Takeaway: From now on, I'm going to map reads using Gencode's 'pc_transcripts.fa' file, as it seems these sequences are more reliable. Gencode doesn't provide a GTF file to use with featureCounts on the BAM files, but this can be done with samtools with the following:

samtools sort input.BAM >sorted.BAM
samtools index sorted.BAM
samtools idxstats sorted.BAM | cut -f 1,3 >counts.txt

and then summarized at the gene level in Pandas using this:

counts['name'] = counts.index
counts['name'] = counts['name'].str.split('|', expand=True)[5]
counts = counts.groupby('name').sum()

ADD REPLY • link 19 months ago by cstashko • 0

1

Entering edit mode

You could also consider using the new complete human CHM13 genome available from:

https://github.com/marbl/CHM13

I have constructed featureCounts SAF files for CHM13 based on RefSeq gene annotation and placed them here:

https://bioinf.wehi.edu.au/Rsubread/annot

The chm13v2.0_RefSeqStrict_27Sep2022.saf.gz file might particularly be of interest to you because it excludes computationally generated gene models and only includes curated RefSeq genes.

ADD REPLY • link 19 months ago by Gordon Smyth ★ 7.0k

score 1 · Answer 1 · 2022-09-28

There isn't anything in your post to suggest that subread is missing FTH1 or it's exons. If these reads match the pseudogene region even slightly better than the protein-coding region, then they will be aligned there. That doesn't mean that subread isn't finding the mapping sites within FTH1, just that the sites within the pseudo-gene appear at least as good.
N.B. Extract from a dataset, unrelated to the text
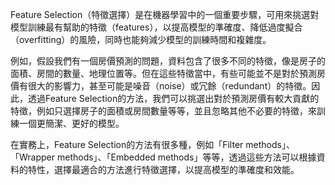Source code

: Feature Selection（特徵選擇）是在機器學習中的一個重要步驟，可用來挑選對模型訓練最有幫助的特徵（features），以提高模型的準確度、降低過度擬合（overfitting）的風險，同時也能夠減少模型的訓練時間和複雜度。

例如，假設我們有一個房價預測的問題，資料包含了很多不同的特徵，像是房子的面積、房間的數量、地理位置等。但在這些特徵當中，有些可能並不是對於預測房價有很大的影響力，甚至可能是噪音（noise）或冗餘（redundant）的特徵。因此，透過Feature Selection的方法，我們可以挑選出對於預測房價有較大貢獻的特徵，例如只選擇房子的面積或房間數量等等，並且忽略其他不必要的特徵，來訓練一個更簡潔、更好的模型。

在實務上，Feature Selection的方法有很多種，例如「Filter methods」、「Wrapper methods」、「Embedded methods」等等，透過這些方法可以根據資料的特性，選擇最適合的方法進行特徵選擇，以提高模型的準確度和效能。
You seem to be running Rsubread::align correctly however you might try annot.inbuilt="hg38" instead of Gencode because pseudo-genes are less prominent in the inbuilt RefSeq annotation compared to Gencode. If you are curious about exon-exon junctions then you could try Rsubread::subjunc instead of align because the latter function identifies exon-exon junctions de novo, but I doubt that it would make any difference to the issue that you report.